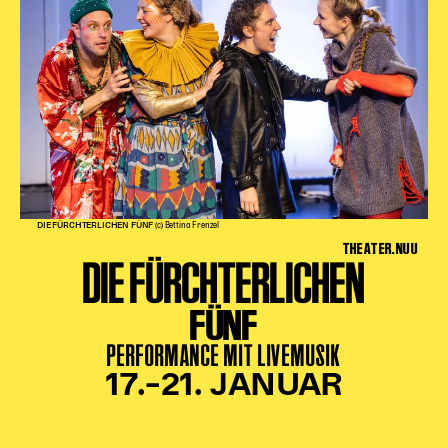
DIE FÜRCHTERLICHEN FÜNF
(c) Bettina Frenzel
THEATER.NUU
DIE FÜRCHTERLICHEN
FÜNF
PERFORMANCE MIT LIVEMUSIK
17.–21. JANUAR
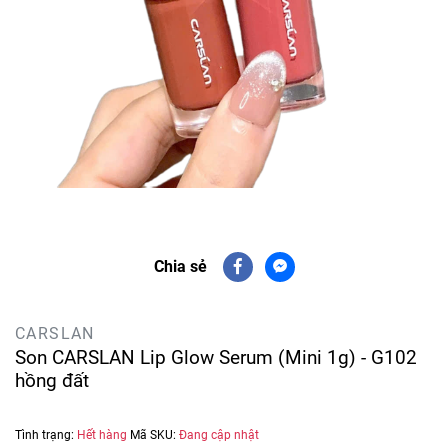
Chia sẻ
CARSLAN
Son CARSLAN Lip Glow Serum (Mini 1g) - G102
hồng đất
Tình trạng:
Hết hàng
Mã SKU:
Đang cập nhật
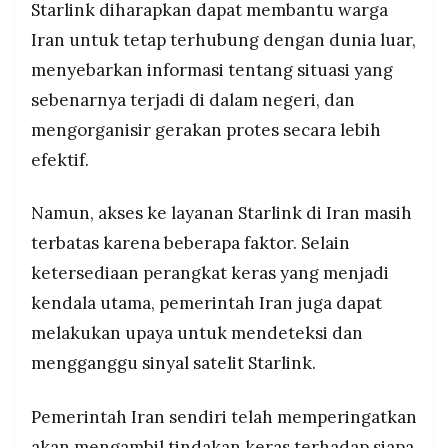
Starlink diharapkan dapat membantu warga
Iran untuk tetap terhubung dengan dunia luar,
menyebarkan informasi tentang situasi yang
sebenarnya terjadi di dalam negeri, dan
mengorganisir gerakan protes secara lebih
efektif.
Namun, akses ke layanan Starlink di Iran masih
terbatas karena beberapa faktor. Selain
ketersediaan perangkat keras yang menjadi
kendala utama, pemerintah Iran juga dapat
melakukan upaya untuk mendeteksi dan
mengganggu sinyal satelit Starlink.
Pemerintah Iran sendiri telah memperingatkan
akan mengambil tindakan keras terhadap siapa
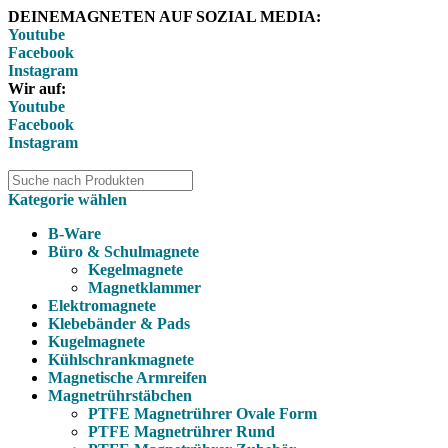
DEINEMAGNETEN AUF SOZIAL MEDIA:
Youtube
Facebook
Instagram
Wir auf:
Youtube
Facebook
Instagram
Kategorie wählen
B-Ware
Büro & Schulmagnete
Kegelmagnete
Magnetklammer
Elektromagnete
Klebebänder & Pads
Kugelmagnete
Kühlschrankmagnete
Magnetische Armreifen
Magnetrührstäbchen
PTFE Magnetrührer Ovale Form
PTFE Magnetrührer Rund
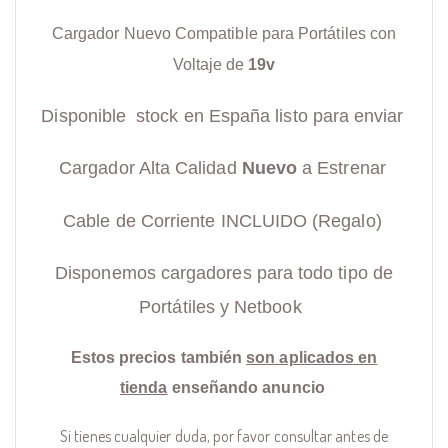
Cargador Nuevo Compatible para Portátiles con
Voltaje de
19v
Disponible stock en España listo para enviar
Cargador Alta Calidad
Nuevo
a Estrenar
Cable de Corriente INCLUIDO (Regalo)
Disponemos cargadores para todo tipo de
Portátiles y Netbook
Estos precios también
son aplicados en
tienda
enseñando anuncio
Si tienes cualquier duda, por favor consultar antes de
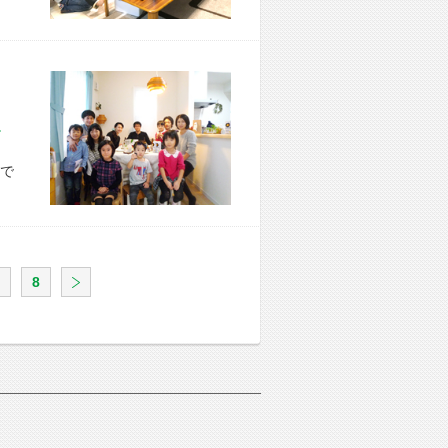
市 K様宅
で
8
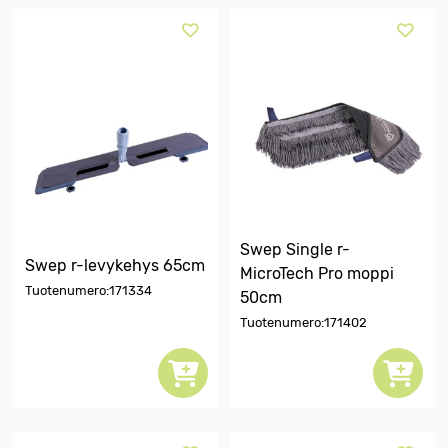
Swep Single r-
Swep r-levykehys 65cm
MicroTech Pro moppi
Tuotenumero:171334
50cm
Tuotenumero:171402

========

Pull out every line in the records above that contains the word "Iran", and copy each one in full.

Final answer.
Iran untuk tetap terhubung dengan dunia luar,
Namun, akses ke layanan Starlink di Iran masih
kendala utama, pemerintah Iran juga dapat
Pemerintah Iran sendiri telah memperingatkan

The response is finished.